2022年10月号 研究員コラム ローコード開発ツールと導入自治体規模の関係性についての一考察

一般社団法人行政情報システム研究所
研究員 小池 千尋

1.はじめに

 近年、ITスキルをほぼ必要とせず、GUI 操作でサービスやアプリの開発を完結させることができる「ローコード・ノーコード開発」(以降、ローコード開発)への関心が高まっている。そのメリットとしては、導入にかかる時間及び費用が少ないこと、業務に応じて柔軟なカスタマイズがしやすいこと、開発及び管理の内製化も可能であることなどが挙げられる。行政機関においても、ローコード開発を活用することで、行政サービスのデジタル化による利用者の利便性向上や、庁内業務の効率化を機動的かつ柔軟に実現しようとする機運が高まりを見せている。

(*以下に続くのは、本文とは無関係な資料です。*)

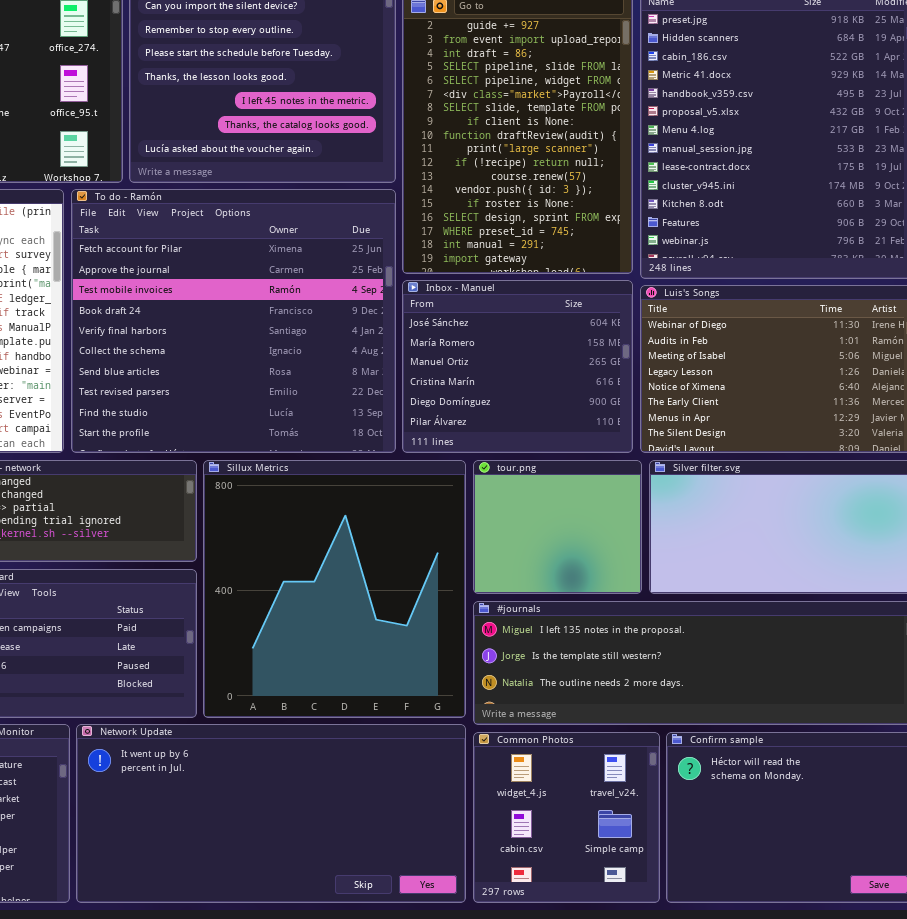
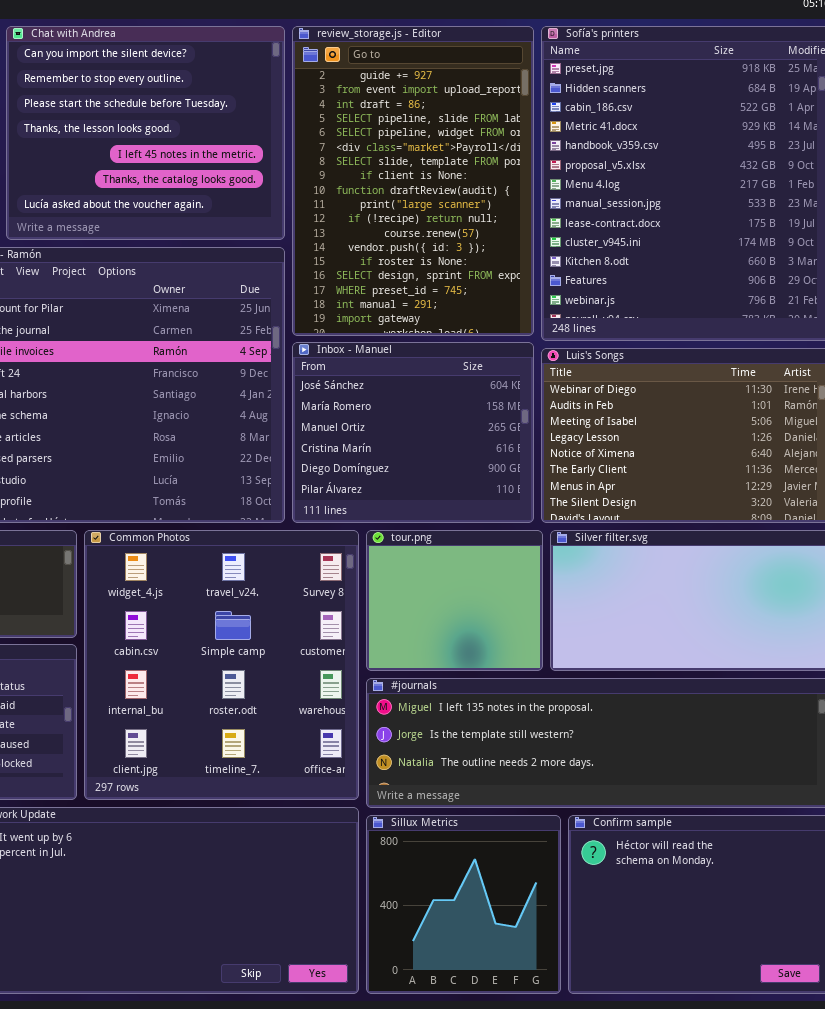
Sillux Metrics: [203,460,466,718] -> [366,815,561,994], moved, resized
Common Photos: [473,732,660,903] -> [84,530,359,800], moved, resized

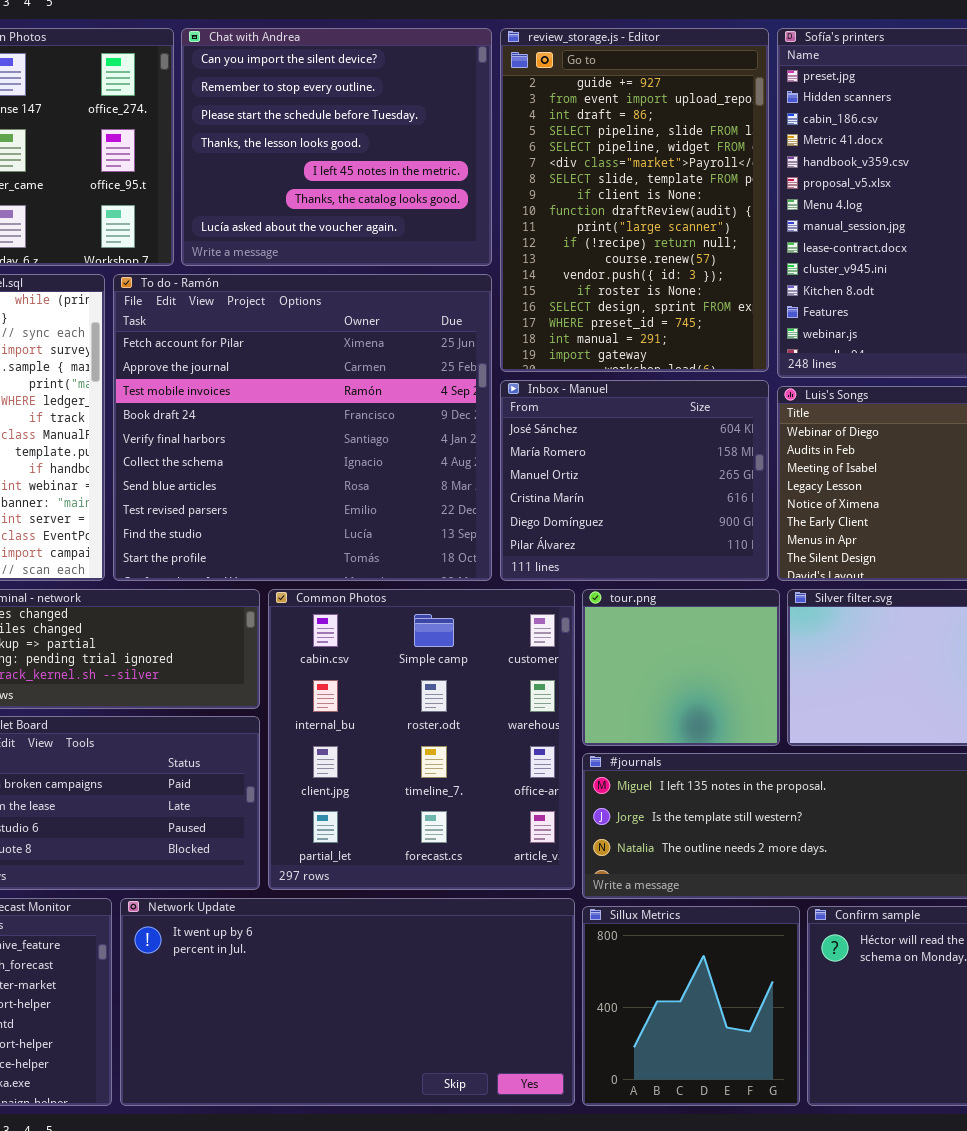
Common Photos: [84,530,359,800] -> [268,589,575,890], scrolled down 1 row

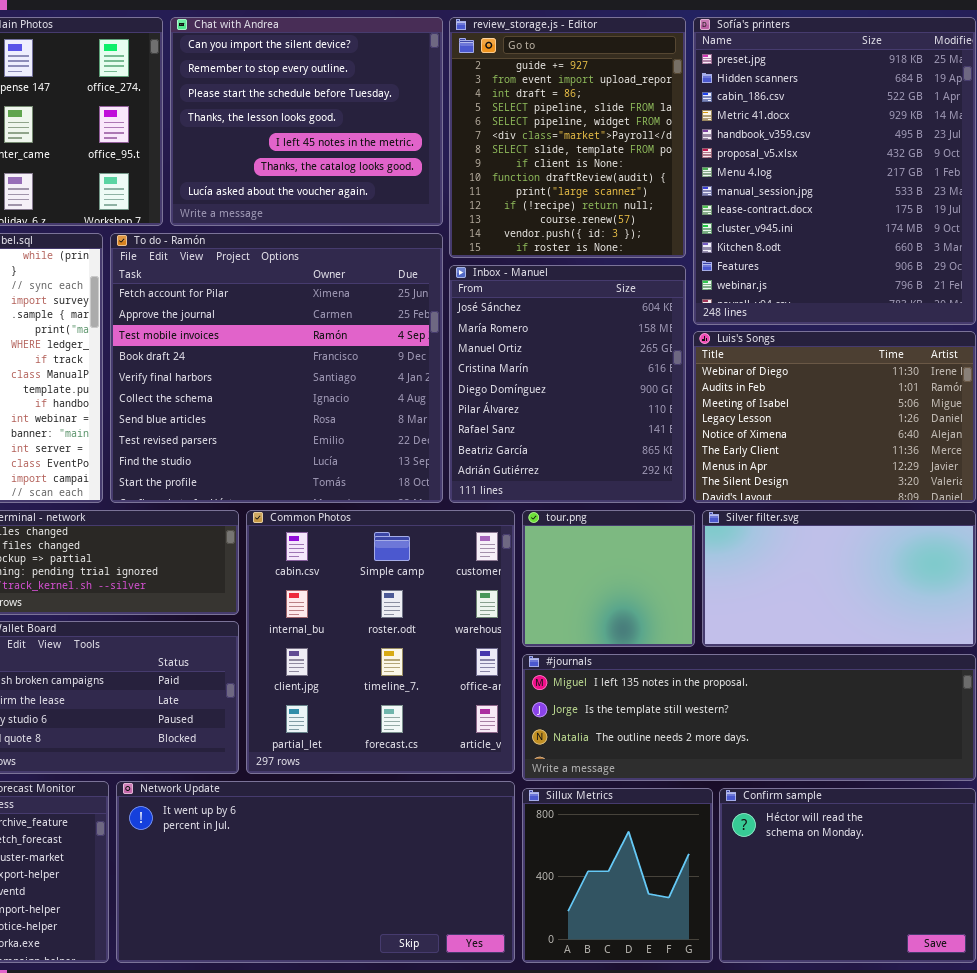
review_storage.js - Editor: [500,28,769,372] -> [449,17,686,258], resized
Inbox - Manuel: [500,380,769,581] -> [449,265,686,503], resized

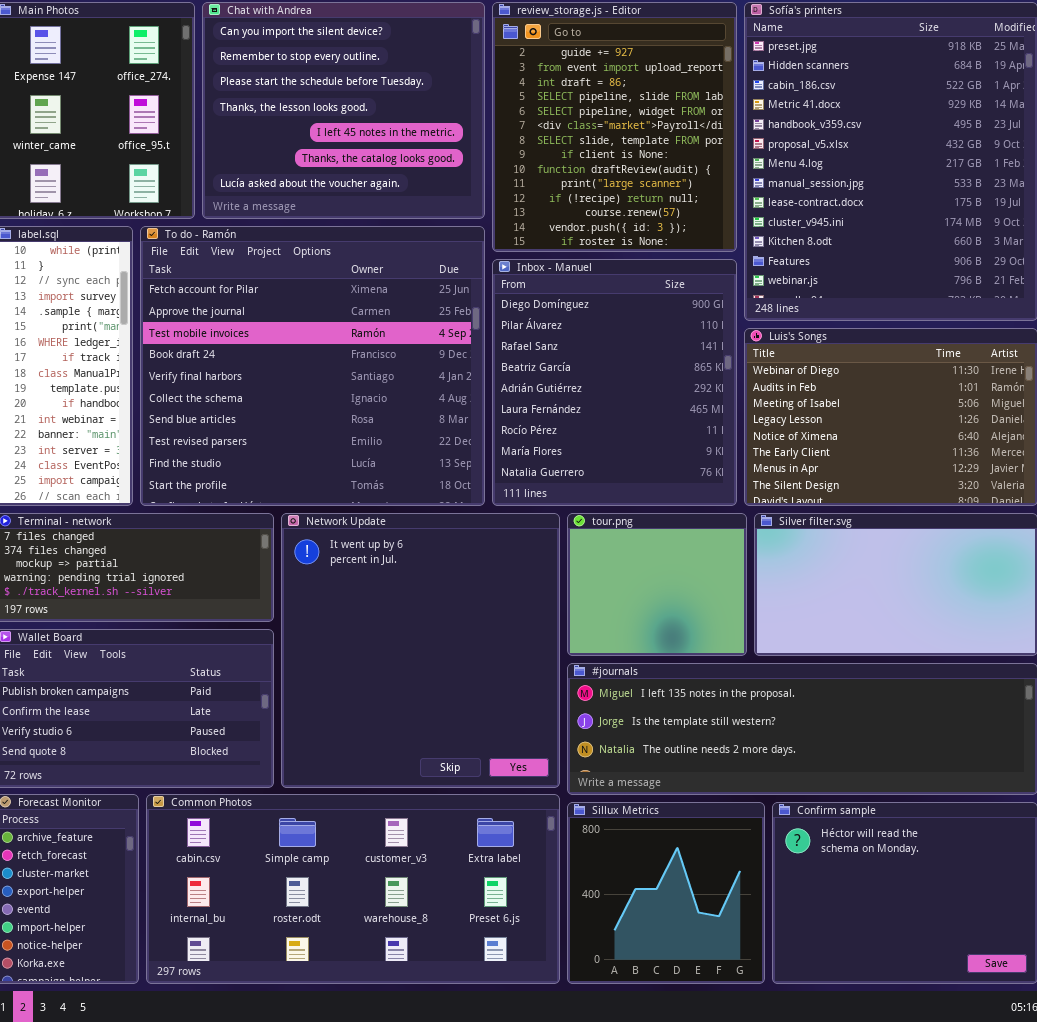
Inbox - Manuel: [449,265,686,503] -> [492,259,737,506], scrolled down 4 rows
Common Photos: [246,510,515,774] -> [146,794,560,984], moved, resized
Network Update: [116,781,515,963] -> [281,513,560,788], moved, resized

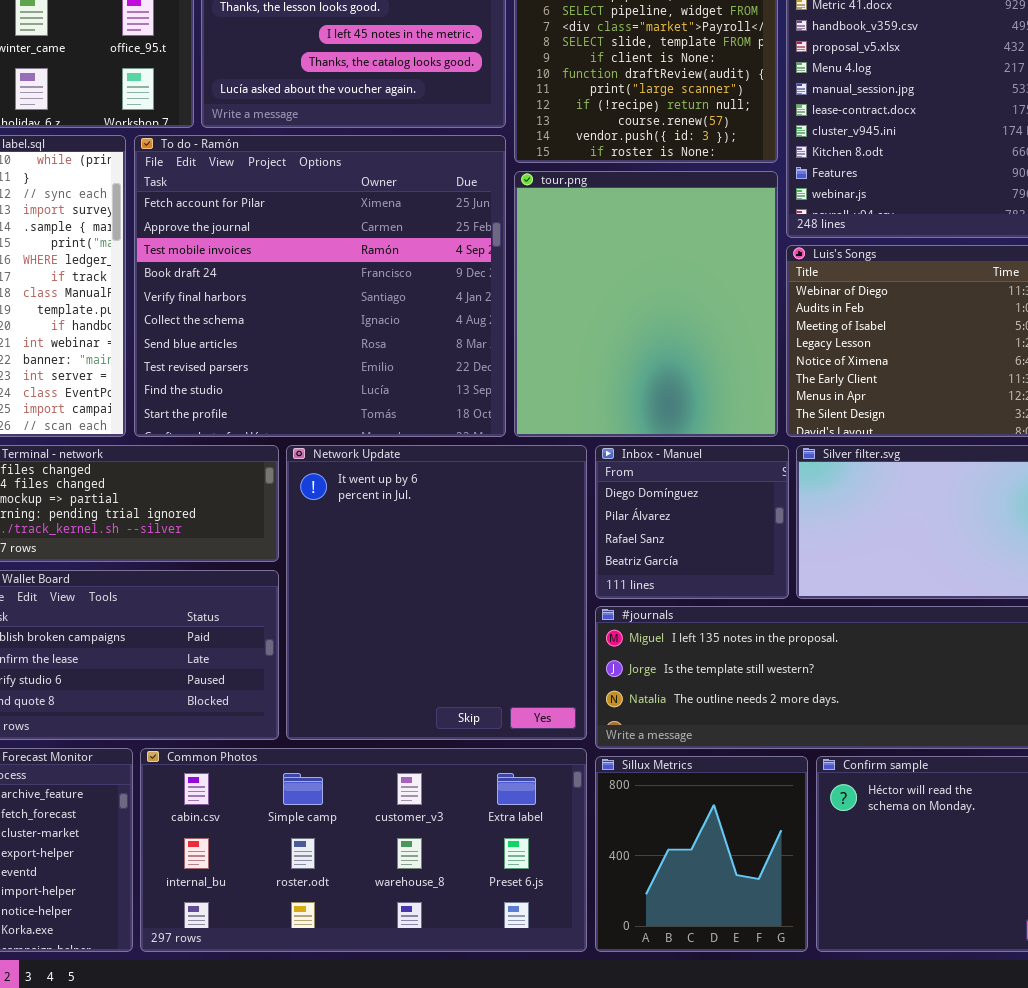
Inbox - Manuel: [492,259,737,506] -> [595,445,789,599], moved, resized
tour.png: [567,513,747,656] -> [514,171,778,437], moved, resized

 このように、ローコード開発は様々な便益をもたらす一方で、既に導入が先行する民間企業においては、ローコード開発ツールを安易に選定した結果、導入後になってミスマッチが明らかになるという課題も指摘されている。例えば、ローコード開発ツールが備える標準機能の限界を検討せずに導入してしまうと、結果的に自作のプログラムを作成することが多くなり、属人性も高くなってしまうため、ツールを導入するメリットが削がれるほか、その後のツールのバージョンアップにも影響する。このようなリスクは、自治体においても、今後、ローコード開発の導入が進むにつれて顕在化してくると考えられる。ローコード開発ツールと導入先組織とのミスマッチをいかに防ぐかが重要な課題になる。

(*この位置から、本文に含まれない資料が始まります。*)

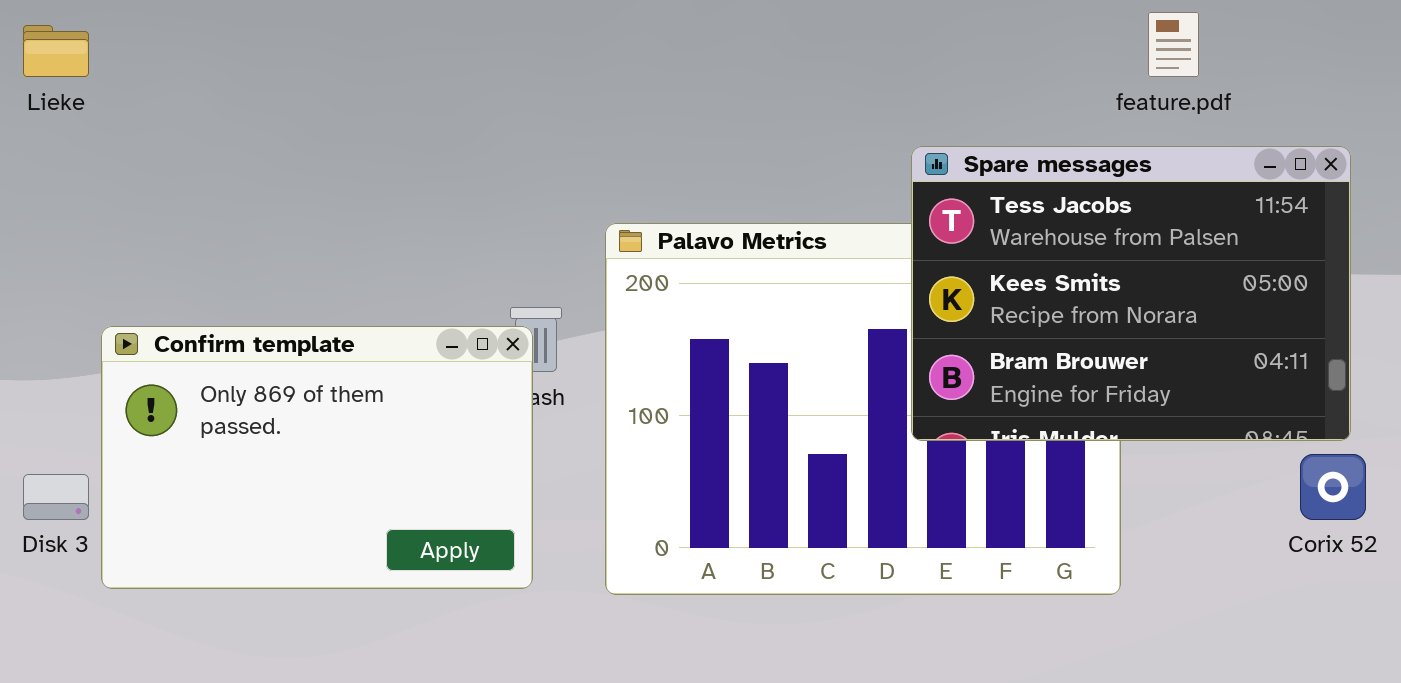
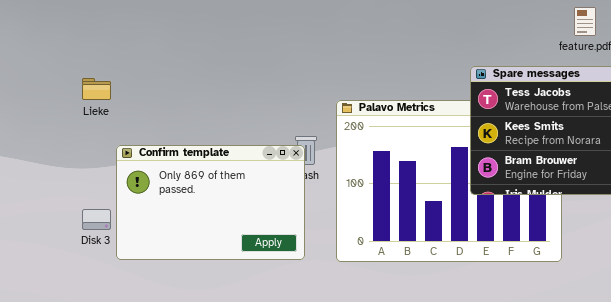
Lieke: [23,25,89,77] -> [82,78,111,100], moved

 ここで検討すべき点は、ツールの標準・拡張機能や導入・運用コストはもとより、ツールの操作性、利用環境その他の制約条件、関連システムとの親和性、提供会社によるサポートなど多岐にわたり、的確に評価することは容易ではない。こうした中、検討対象とするツールに、自治体規模による向き・不向きがあるかどうかが分かれば、ツール選定にあたっての有力な手掛かりとなり得る。
 そこで本研究では、ツールによって大規模自治体向けや小規模自治体向けといった傾向の差異が存在するかを明らかにする。